Hyundai Motor urged the US government to temporarily introduce a list of key minerals such as graphite for batteries and battery components that can be sourced regardless of their origin.
It also requested adopting a “de minimis” rule -- voiding the FEOC regulation if a certain type of critical mineral takes up less than 10 percent of the total value of battery minerals -- and the Treasury to announce a list of battery materials for which is is impossible to trace their origin.
Hyundai noted it needs more time to adjust its battery supply chain, adding it is doubtful for the company to follow the policy target set by the US government, despite its all-out efforts, if it mandates immediate change regardless of the current state of the industry.
Like Hyundai Motor, LG Energy Solution suggested low-value battery minerals such as cobalt, zirconium, tungsten, yttrium, titanium, graphite and fluorite be exempted from the FEOC restriction.

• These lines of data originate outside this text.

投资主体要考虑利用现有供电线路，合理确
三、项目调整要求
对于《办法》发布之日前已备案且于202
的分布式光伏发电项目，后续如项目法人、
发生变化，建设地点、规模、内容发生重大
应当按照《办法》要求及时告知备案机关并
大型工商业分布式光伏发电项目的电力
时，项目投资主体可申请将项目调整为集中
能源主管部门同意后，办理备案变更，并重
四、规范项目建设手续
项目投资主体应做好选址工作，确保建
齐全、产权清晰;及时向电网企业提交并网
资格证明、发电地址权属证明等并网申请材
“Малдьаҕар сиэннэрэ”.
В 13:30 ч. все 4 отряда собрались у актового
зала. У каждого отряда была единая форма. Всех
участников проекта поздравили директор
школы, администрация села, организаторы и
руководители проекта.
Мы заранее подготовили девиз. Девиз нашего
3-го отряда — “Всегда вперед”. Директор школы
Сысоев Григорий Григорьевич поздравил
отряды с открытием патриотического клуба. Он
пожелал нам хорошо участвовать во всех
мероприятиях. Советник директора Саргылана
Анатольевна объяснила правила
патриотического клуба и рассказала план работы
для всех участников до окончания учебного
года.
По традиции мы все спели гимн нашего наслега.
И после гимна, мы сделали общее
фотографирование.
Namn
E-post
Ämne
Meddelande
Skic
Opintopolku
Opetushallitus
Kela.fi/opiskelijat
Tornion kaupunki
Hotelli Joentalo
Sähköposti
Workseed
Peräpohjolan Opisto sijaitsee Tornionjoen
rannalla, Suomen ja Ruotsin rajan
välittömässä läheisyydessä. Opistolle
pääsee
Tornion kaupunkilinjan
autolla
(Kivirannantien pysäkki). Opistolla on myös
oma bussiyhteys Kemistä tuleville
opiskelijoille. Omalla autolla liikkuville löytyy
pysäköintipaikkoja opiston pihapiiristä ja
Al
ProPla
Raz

It also said it is hard to trace back the origin of such battery minerals because the suppliers tend to withhold such information, citing confidentiality.
SK On called for postponing the FEOC application on critical minerals to 2027, stressing that not only would it take at least three to four years to set up a supply chain that can replace China’s graphite, but even then it would be challenging to cater to the demand from North America.
With Washington’s more stringent regulations to deter Beijing’s presence in the global EV supply chain starting this year, the number of electric cars eligible for US tax credits dropped from 43, from 19 in December 2023. No Korean EV models are now included.
Experts say chances are slim for the US to give leeway on the rules, especially with the upcoming presidential election in November.
“The government might say it would ‘consider’ making adjustments. But such policy changes which can be sensitive issues for the voters tend to be made after the election,” said Lee Ho-geun, a car engineering professor at Daeduk University. “Korean companies should make additional efforts to reduce dependence on China for the time being.”